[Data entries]
--------

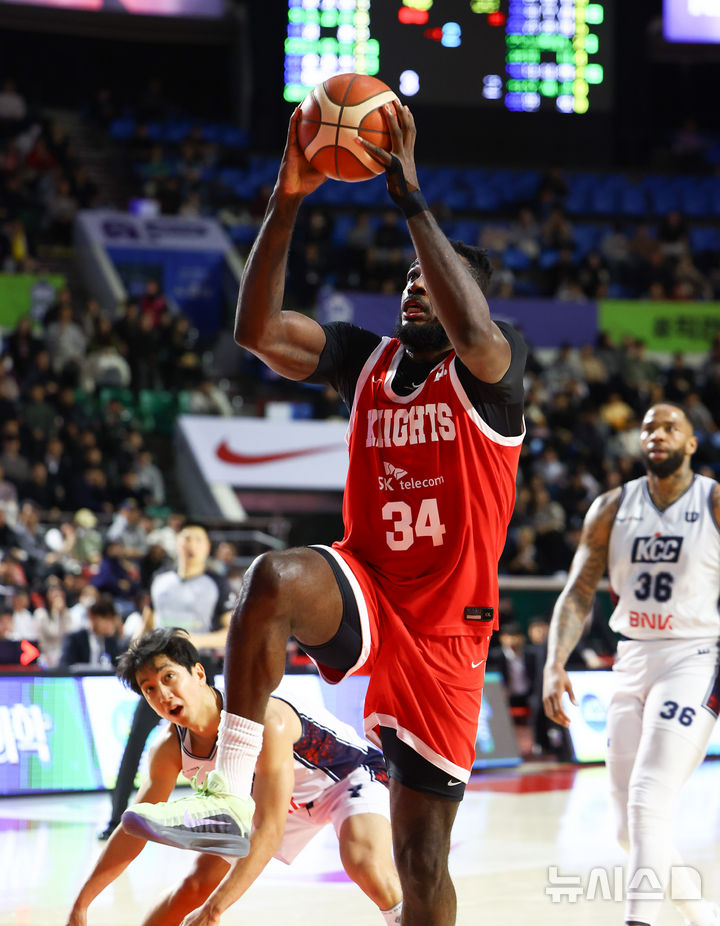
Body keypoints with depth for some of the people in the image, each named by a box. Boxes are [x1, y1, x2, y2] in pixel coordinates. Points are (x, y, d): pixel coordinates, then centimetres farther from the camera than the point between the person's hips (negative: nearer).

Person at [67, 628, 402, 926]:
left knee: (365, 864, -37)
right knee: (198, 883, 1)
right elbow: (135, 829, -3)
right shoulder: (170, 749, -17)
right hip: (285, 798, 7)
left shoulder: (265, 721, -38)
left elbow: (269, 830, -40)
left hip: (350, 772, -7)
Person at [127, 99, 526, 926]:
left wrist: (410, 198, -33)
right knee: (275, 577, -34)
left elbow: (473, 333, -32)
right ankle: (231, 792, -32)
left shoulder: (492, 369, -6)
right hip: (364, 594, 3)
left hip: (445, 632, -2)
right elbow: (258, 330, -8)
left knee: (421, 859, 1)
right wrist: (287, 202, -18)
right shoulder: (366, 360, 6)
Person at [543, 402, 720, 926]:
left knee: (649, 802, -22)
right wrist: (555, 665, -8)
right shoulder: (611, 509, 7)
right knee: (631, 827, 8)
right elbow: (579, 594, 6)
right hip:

--------

--- EXERCISE GOAL ---
Nothing but the exact lines of the data above, from the line containing "right shoulder: (611, 509, 7)" through the last, should appear in the answer.

--- EXERCISE ANSWER ---
right shoulder: (611, 509, 7)
right knee: (631, 827, 8)
right elbow: (579, 594, 6)
right hip:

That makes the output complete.